Claimant contends that Trooper Barber operated the State Police vehicle in a reckless manner because he continued the pursuit after Claimant's vehicle had come to a stop and because he directed the vehicle to the left of the truck, where Claimant was standing, rather than to the right. This account of events entirely overlooks the short space of time involved and the need for instantaneous decisions on the part of the operator of the second vehicle. Claimant himself acknowledges that when he brought his vehicle to a stop on Unity Street, he did so very abruptly, quickly enough to cause his tires to "squeal." He also got out of the truck immediately and had barely finished raising his hands before the patrol car was almost on him as he stood in front of the open door. Claimant also acknowledges that he took one or two steps away from the truck in an effort to avoid the oncoming car, although this in fact placed him in the path of the oncoming vehicle. Nothing in the account of Claimant or his passenger conflicts with the testimony of Trooper Barber that he made the decision to go to the left of the truck before, not after, Claimant began to open the door. Just as Claimant may have made a tragic misjudgment in getting out of his truck or in moving more directly in front of the patrol car, it may be possible -- in hindsight -- to say that Trooper Barber made a misjudgment when he tried to avoid any collision by going to the left, instead of the right, of the truck. A misjudgment of that nature, resulting from a decision that had to be made in response to unanticipated changes (the truck's sudden stop, Claimant's decision get out of the truck and then move further to his right) is a far cry from the type of intentional indifference to probable harm that must be proven before liability can be imposed. The case on which Claimant places principal reliance, Rouse v Dahlem (228 AD2d 777), is almost totally inapplicable, as the evidence in that case established the police officer intentionally crossed into the oncoming lane of traffic in an effort to block the path of the motorcyclist he had been pursuing, raising an issue of fact as to whether he had done so in a manner that made a collision likely, if not unavoidable. Here, even if we consider the facts in the light most favorable to the Claimant, there was nothing in Trooper Barber's actions that could be considered an intentional, conscious disregard of a known serious risk of harm.
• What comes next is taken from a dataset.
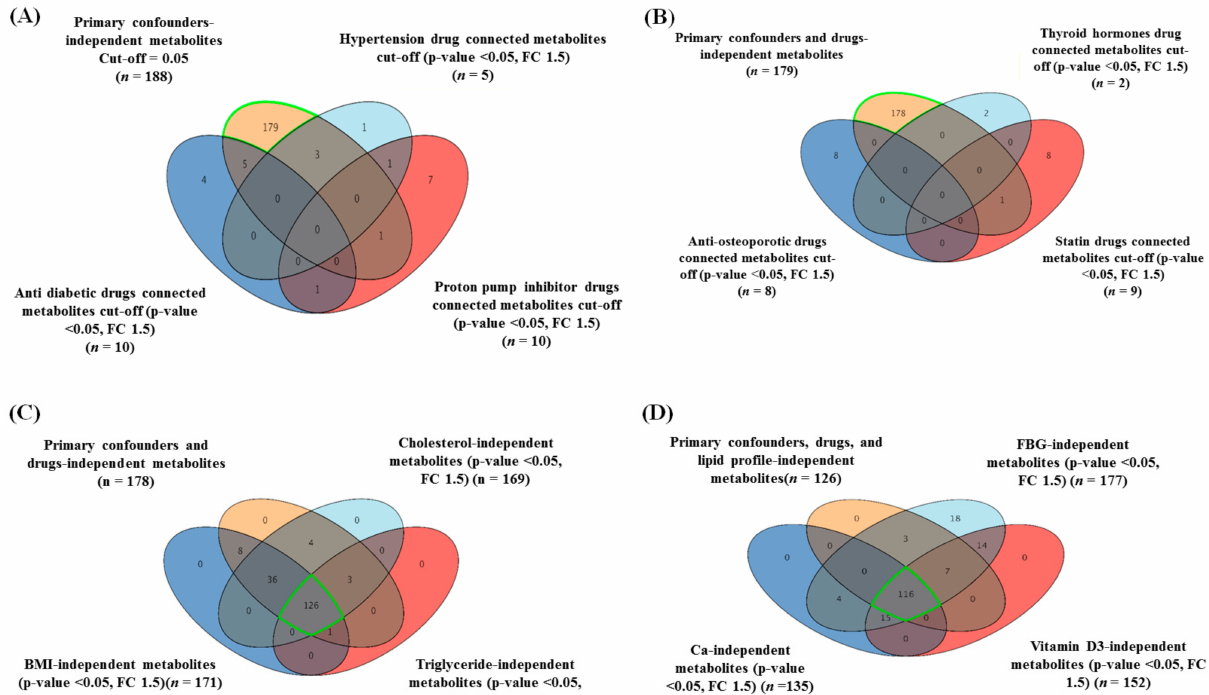
Figure 2. A sequential exclusion of drug- ( A , B ) and secondary confounder-related metabolites ( C , D ) from the panel of primary confounder-independent metabolites. ( A , B ) Venn diagrams illustrating the overlap between the drug-related metabolites and primary confounder-independent metabolites ( n = 188), using a moderated t -test considering fold-change (FC) = 1.5 and cutoff p -value < 0.05. A total of 178 metabolites were identified as both drug- and primary confounder- independent metabolites after the exclusion of 10 metabolites. ( C ) Venn diagram illustrating the overlap between metabolites independent of secondary confounders (cholesterol, BMI, and triglycerides (TG)) ( n = 169, 171, and 130, respectively) and the primary confounder- and drug-independent metabolites identified in ( B ) ( n = 178), using a moderated t -test considering fold-change (FC) = 1.5 and cutoff p -value < 0.05. A total of 126 metabolites were identified as metabolites independent from the effects of the primary confounders, drugs, lipid profile, and weight. ( D ) Venn diagram demonstrating further overlap between secondary confounder (FBG, vitamin-D3, and calcium)-independent metabolites ( n = 177, 152, and 135, respectively) with the primary confounder, drug, lipid profile, and independent weight metabolites identified in ( C ) ( n = 126), using a moderated t -test considering fold-change (FC) = 1.5 and cutoff p -value < 0.05. A total of 116 metabolites were identified as significantly associated with LBMD independent of the effect of primary and secondary confounders and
Because there can be no liability under the standard established by §1104 of the Vehicle and Traffic Law, Defendant's motion is granted and the claim is dismissed. Claimant's cross- motion is denied as moot.


September 6, 2001
Rochester, New York

HON. DONALD J. CORBETT, JR.
Judge of the Court of Claims




[1] It is not clear whether Claimant was actually charged with these crimes or defense counsel is assuming that he could have been charged with them, based on the events that occurred (see Defendant's Memorandum of Law, pp 4-5).
[2] It is not necessary to decide whether, as counsel for Defendant suggests, there is a distinction to be made between an event being the "direct result" of some activity or "proximately caused" by that activity. There may be some merit to this argument, as evidenced by the holding in Manning (supra), where the injured party participated in taking the vehicle but was not the driver, and Reno v D'Javid (42 NY2d 1040), where the injured party submitted to an illegal abortion that was then negligently performed. In the instant case, there is no such close connection – however that connection is characterized – between Claimant's totally-proscribed activities and the injuries he suffered.